Diverse forme di IA superano le capacità umane in varie mansioni col potenziale di modificare profondamente il mercato del lavoro: questo rende il futuro più difficile da prevedere, un futuro che dipende dalle decisioni che si prenderanno per disegnarlo oltre che per prevederlo. Intelligenza artificiale, automazione ed economia digitale stanno trasformando il mondo del lavoro, fenomeno impossibile da non tenere in considerazione.
Il fenomeno richiede criteri di orientamento e una rinnovata tutela della dignità umana.
Le domande poste da Leone XIII 135 anni fa, sono più che mai attuali e risuonano nella società odierna con rinnovata urgenza.
La Rerum Novarum, anche oggi, offre un orientamento profondo richiamando alla dignità della persona, alla giustizia nei rapporti di lavoro e alla responsabilità sociale della proprietà.
I principi del 1891 restano validi: «I lavoratori non devono essere trattati come schiavi», ammoniva Leone XIII, ma «la loro dignità personale, nobilitata dalla fede cristiana, deve sempre essere rispettata» (R.N. 16), di attualità anche ora specie quando sistemi automatizzati prendono decisioni sulle persone senza controllo umano diretto.
Le piattaforme digitali sono le nuove forme di proprietà e l’equa redistribuzione di tali risorse diventa sempre più urgente; l’IA comporta, ripercussioni economiche, sociali, demografiche, ambientali, queste sono le “rerum novarum”, le cose nuove, di oggi.
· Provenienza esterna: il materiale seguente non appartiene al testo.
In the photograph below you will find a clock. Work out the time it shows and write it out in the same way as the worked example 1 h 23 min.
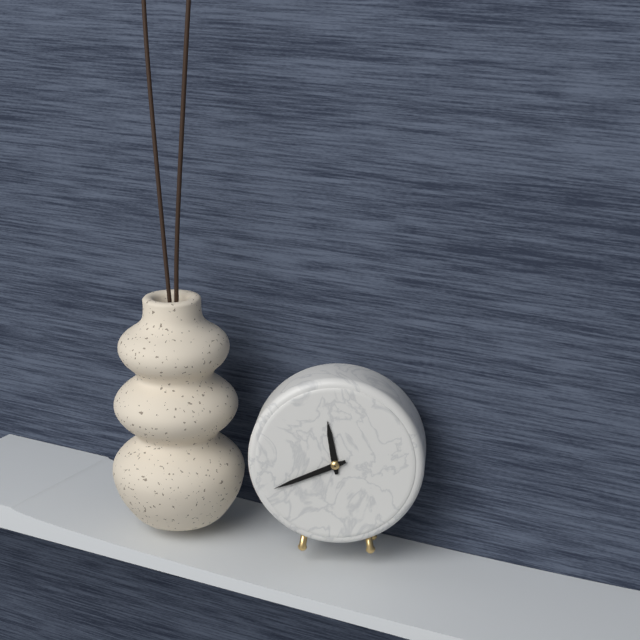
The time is 11 h 41 min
Oggi come allora la trasformazione viene vista come una minaccia, la forza lavoro “umana” sostituita dalla macchina, con nuove forme di dipendenza, precarietà e disuguaglianza.
Le infrastrutture tecnologiche concentrate nelle mani di pochi colossi, il cui potere influenza società, lavoro e politica in modo spesso incontrollato.
Lo sviluppo tecnologico corre veloce, la politica e la legge arrancano.
La Rerum novarum chiedeva che i processi economici fossero in funzione dell’uomo, non il mero profitto, ma giustizia, solidarietà e bene comune devono guidare l’azione, allora come ora nel mondo automatizzato di oggi l’essere umano non può diventare oggetto dell’economia, ma ne rimane il soggetto. In un momento storico così complesso, attraversato dalle tre transizioni digitale, ambientale e demografica e da un contesto geopolitico delicatissimo, è essenziale adottare un modello di regolamentazione che tenga conto dei valori della Rerum novarum e che possa assicurare una distribuzione equa e sostenibile dei guadagni di produttività derivanti dall’innovazione tecnologica. Solo così potremo mantenere e rafforzare la coesione sociale.
Di fronte alle sfide poste dall’intelligenza artificiale e alle sue ripercussioni sulla giustizia, sul lavoro e sulla dignità umana, «Leone XIV° propone un patrimonio di dottrina sociale, non finirò mai di ringraziarlo per la sua sensibilità.